Most of us know what the next day feels like after a night of poor sleep. The lingering fatigue. The urge to shut our eyes, if only for a few moments. But there are other reasons you may feel overwhelmingly sleepy during the day that aren’t directly due to sleep deprivation. Surprisingly, one of them is stress.
Have you ever come out of a tense meeting at work or had a difficult conversation with a customer, and soon after felt completely exhausted? That’s the effects of stress.
Sounds counterintuitive, right? You’d think that feeling stressed and anxious would leave you jittery, wired, and a little hyped up. Initially, it might. But the physiological and emotional effects of stress also can leave you drained, exhausted—and ready to curl up on the nearest couch for a nap.
Stress is the body’s response to a perceived threat. “We experience symptoms of anxiety when we feel under pressure, overwhelmed, in danger,” says Jenna Gress Smith, Ph.D., a clinical health psychologist specializing in sleep medicine.

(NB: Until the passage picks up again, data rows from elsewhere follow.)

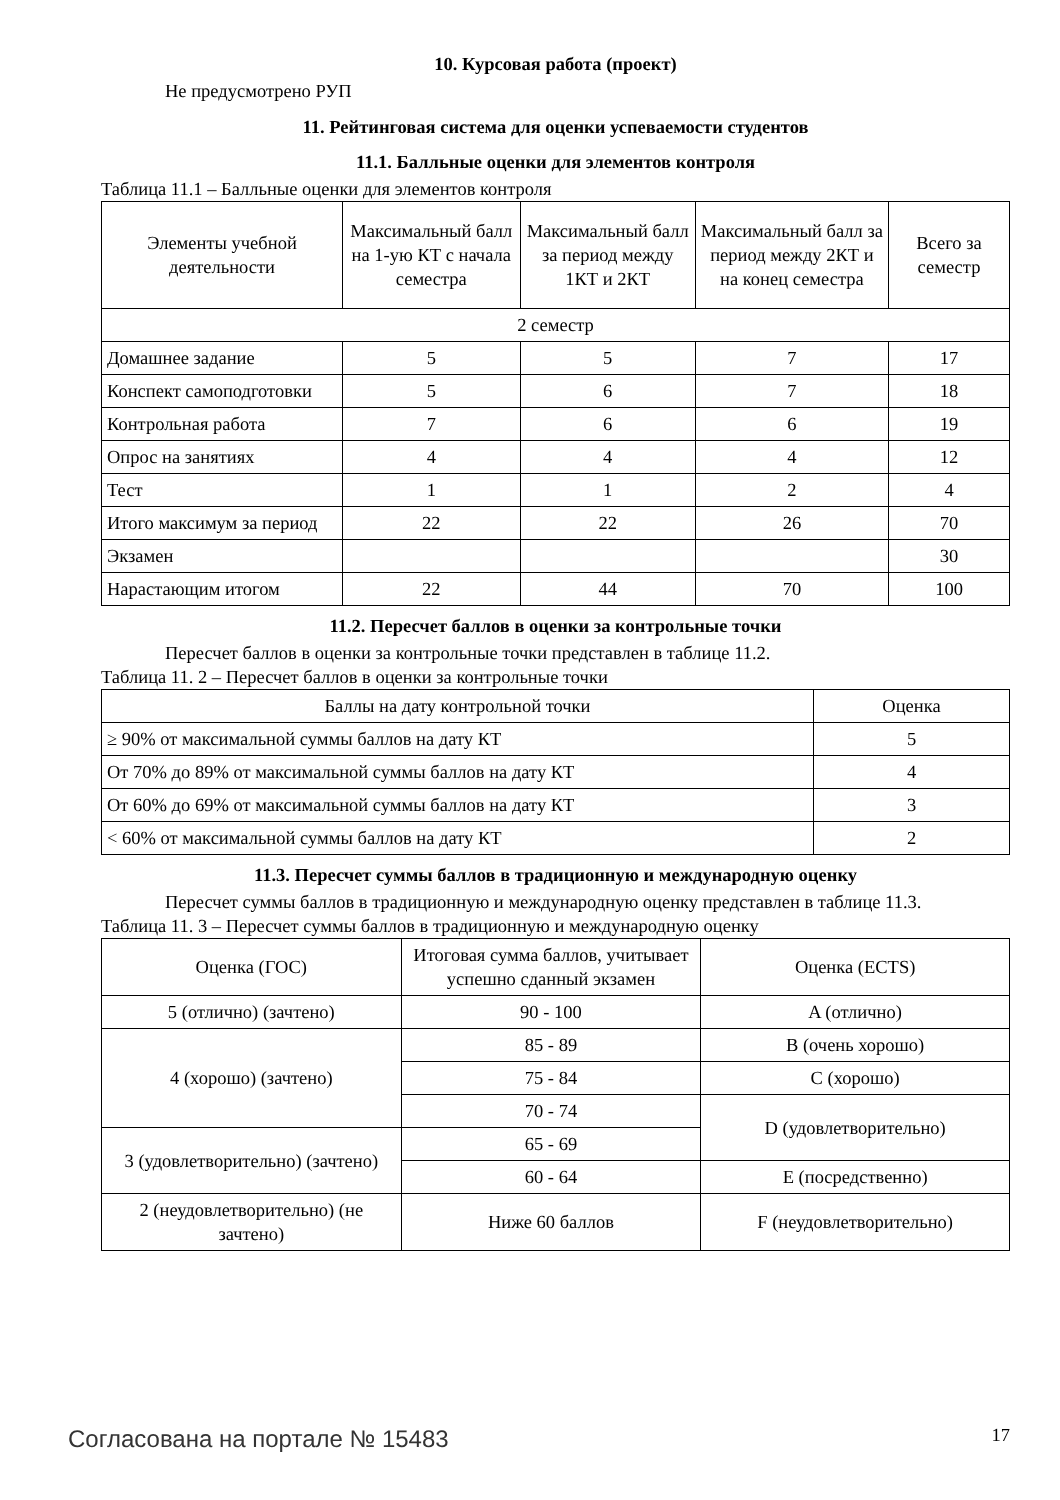10. Курсовая работа (проект)
Не предусмотрено РУП
11. Рейтинговая система для оценки успеваемости студентов
11.1. Балльные оценки для элементов контроля
Таблица 11.1 – Балльные оценки для элементов контроля
| Элементы учебной деятельности | Максимальный балл на 1-ую КТ с начала семестра | Максимальный балл за период между 1КТ и 2КТ | Максимальный балл за период между 2КТ и на конец семестра | Всего за семестр |
| --- | --- | --- | --- | --- |
| 2 семестр | | | | |
| Домашнее задание | 5 | 5 | 7 | 17 |
| Конспект самоподготовки | 5 | 6 | 7 | 18 |
| Контрольная работа | 7 | 6 | 6 | 19 |
| Опрос на занятиях | 4 | 4 | 4 | 12 |
| Тест | 1 | 1 | 2 | 4 |
| Итого максимум за период | 22 | 22 | 26 | 70 |
| Экзамен | | | | 30 |
| Нарастающим итогом | 22 | 44 | 70 | 100 |
11.2. Пересчет баллов в оценки за контрольные точки
Пересчет баллов в оценки за контрольные точки представлен в таблице 11.2.
Таблица 11. 2 – Пересчет баллов в оценки за контрольные точки
| Баллы на дату контрольной точки | Оценка |
| --- | --- |
| ≥ 90% от максимальной суммы баллов на дату КТ | 5 |
| От 70% до 89% от максимальной суммы баллов на дату КТ | 4 |
| От 60% до 69% от максимальной суммы баллов на дату КТ | 3 |
| < 60% от максимальной суммы баллов на дату КТ | 2 |
11.3. Пересчет суммы баллов в традиционную и международную оценку
Пересчет суммы баллов в традиционную и международную оценку представлен в таблице 11.3.
Таблица 11. 3 – Пересчет суммы баллов в традиционную и международную оценку
| Оценка (ГОС) | Итоговая сумма баллов, учитывает успешно сданный экзамен | Оценка (ECTS) |
| --- | --- | --- |
| 5 (отлично) (зачтено) | 90 - 100 | A (отлично) |
| 4 (хорошо) (зачтено) | 85 - 89 | B (очень хорошо) |
| | 75 - 84 | C (хорошо) |
| | 70 - 74 | D (удовлетворительно) |
| 3 (удовлетворительно) (зачтено) | 65 - 69 | |
| | 60 - 64 | E (посредственно) |
| 2 (неудовлетворительно) (не зачтено) | Ниже 60 баллов | F (неудовлетворительно) |
Согласована на портале № 15483 17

To defend against the threat, your brain kicks into fight-or-flight mode, flooding your body with hormones, including adrenaline and cortisol. This response can trigger an array of physical symptoms, such as a quickened heart rate, dizziness, and even a dry mouth.
“After the stressor or stressful situation is gone, your body will drop into exhaustion mode. Your hormone levels plummet from their peak—and you crash. You could fall asleep standing up. It’s not surprising that you feel drained, even exhausted, as your body recuperates,” Gress Smith says.
If you’re anxious and stressed for a long stretch, your body will stay flooded with hormones outside of its regular, natural rhythm, and the exhaustion can persist, Gress Smith says. In this case, you should consider reaching out for assistance with managing your stress, whether from your doctor or through an Employee Assistance Program.
But there also are ways to help your body cope and recover in the moment to lessen the impact of stress, notes Gress Smith. Physical movement, such as a short walk, will help reduce the levels of stress hormones in your body, while stimulating the production of natural mood boosters. An added benefit: Exercise also has been shown to improve sleep quality to help you get the rest you need.
Deep breathing or a simple meditation also can calm your nervous system, as can listening to some soothing music. Or reach out to a friend to connect. They can potentially provide a different perspective about what’s been going on and offer a sympathetic ear, both of which can help you gain calm.